Bootstrap discovery (locating config server via discovery) leads to harmless RejectedExecutionException in logs

codependent commented 8 years ago

My microservices' logs show periodically, can't tell when, just at a certain moment the following exception:

java.util.concurrent.RejectedExecutionException: Task java.util.concurrent.FutureTask@7a98c42 rejected from java.util.concurrent.ThreadPoolExecutor@96e72c7[Terminated, pool size = 0, active threads = 0, queued tasks = 0, completed tasks = 0]
    at java.util.concurrent.ThreadPoolExecutor$AbortPolicy.rejectedExecution(Unknown Source) ~[na:1.8.0_74]
    at java.util.concurrent.ThreadPoolExecutor.reject(Unknown Source) [na:1.8.0_74]
    at java.util.concurrent.ThreadPoolExecutor.execute(Unknown Source) [na:1.8.0_74]
    at java.util.concurrent.AbstractExecutorService.submit(Unknown Source) ~[na:1.8.0_74]
    at com.netflix.discovery.TimedSupervisorTask.run(TimedSupervisorTask.java:62) ~[eureka-client-1.4.6.jar:1.4.6]
    at java.util.concurrent.Executors$RunnableAdapter.call(Unknown Source) [na:1.8.0_74]
    at java.util.concurrent.FutureTask.run(Unknown Source) [na:1.8.0_74]
    at java.util.concurrent.ScheduledThreadPoolExecutor$ScheduledFutureTask.access$201(Unknown Source) [na:1.8.0_74]
    at java.util.concurrent.ScheduledThreadPoolExecutor$ScheduledFutureTask.run(Unknown Source) [na:1.8.0_74]
    at java.util.concurrent.ThreadPoolExecutor.runWorker(Unknown Source) [na:1.8.0_74]
    at java.util.concurrent.ThreadPoolExecutor$Worker.run(Unknown Source) [na:1.8.0_74]
    at java.lang.Thread.run(Unknown Source) [na:1.8.0_74]

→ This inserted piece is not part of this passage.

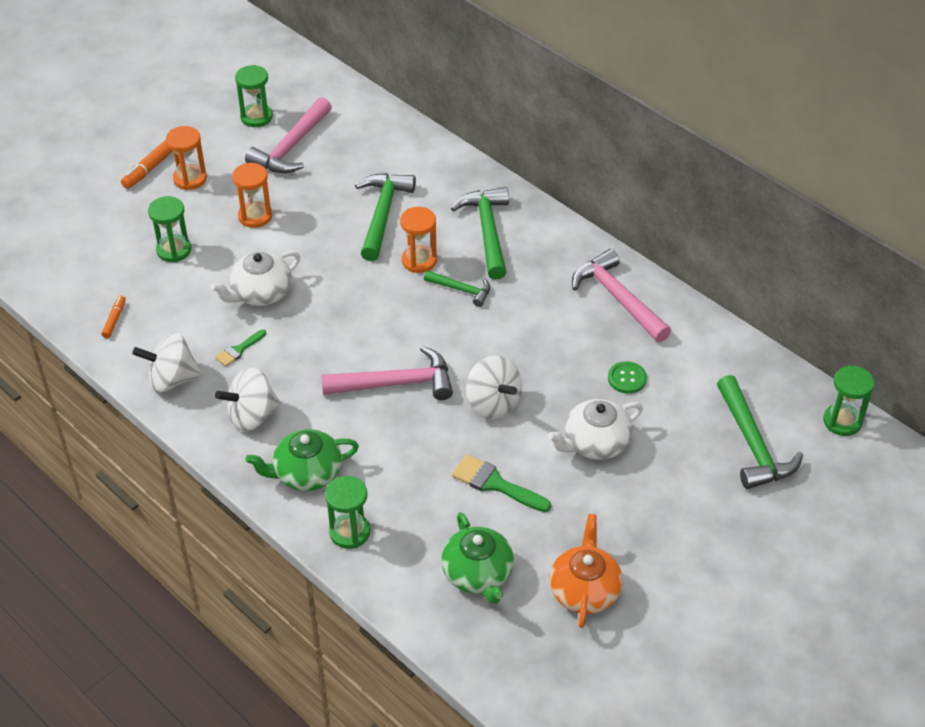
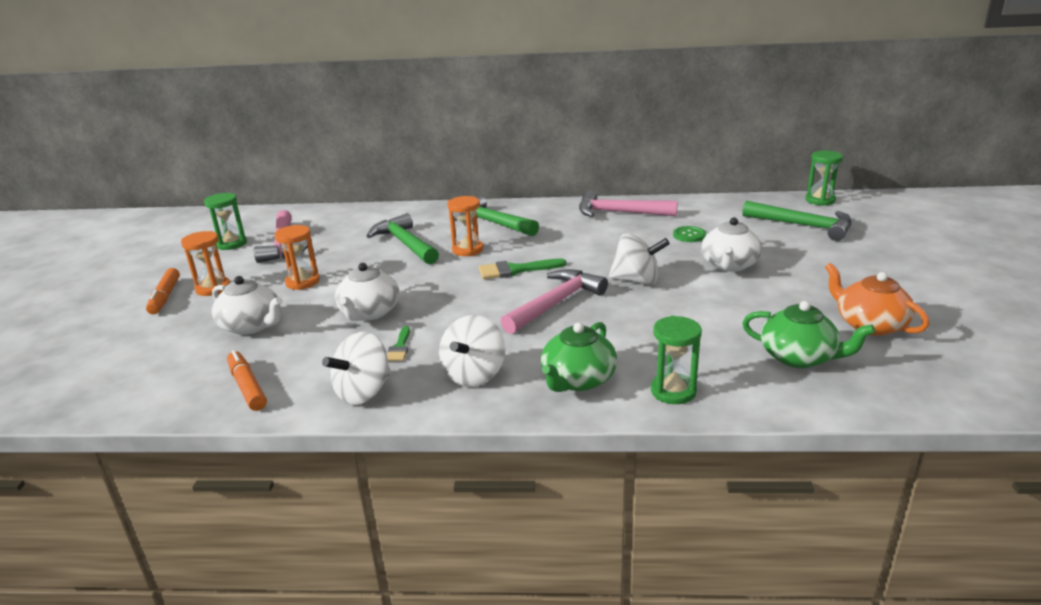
camera: 40 degrees left, 20 degrees down
(114, 320) = (247, 387): orange marker -> orange marker, size x1.62
(174, 250) = (252, 326): green hourglass -> white teapot
(461, 290) = (519, 248): green hammer -> none
(495, 484) = (714, 311): green brush -> green brush (515, 270)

My infraestructure has two Eureka peer aware servers, with the following configuration:


---
spring:
  profiles: archimedes1

server:
  port: ${PORT:8761}

eureka:
  instance:
    hostname: archimedes1
  client:
    serviceUrl:
      defaultZone: http://archimedes2:8762/eureka/

---
spring:
  profiles: archimedes2

server:
  port: ${PORT:8762}

eureka:
  instance:
    hostname: archimedes2
  client:
    serviceUrl:
      defaultZone: http://archimedes1:8761/eureka/

All my services, at some moment throw that exception. This is and example of one of them:


---
spring:
  application:
    name: user-api
  profiles: user-api1
  cloud:
    config:
      discovery:
        enabled: true
      failFast: true
      retry:
        maxAttempts: 100
        initialInterval: 2000
        maxInterval: 3000
        multiplier: 1.5

server:
  port: 9977

eureka:
  client:
    serviceUrl:
      defaultZone: http://archimedes1:8761/eureka/,http://archimedes2:8762/eureka/
    healthcheck:
      enabled: true

Despite the exception everything keeps running OK, but it's kind of annoying to get it. If you think this should be a Netflix's Eureka issue let me know and I'll close this one.

daniellavoie commented 8 years ago

I built a setup with 2 peer aware eureka servers and one eureka client with the configuration you provided. I am not reproducing your problem. Can you upload to GH a code snippet reproducing this problem ?

daniellavoie commented 8 years ago

I am also concerned by your stacktrace.

ThreadPoolExecutor@96e72c7[Terminated, pool size = 0, active threads = 0, queued tasks = 0, completed tasks = 0]

It feels to me that you have overwritten eureka thread pool configuration. With this setup, any task will fail since your pool size are defined to 0 according to your stack trace.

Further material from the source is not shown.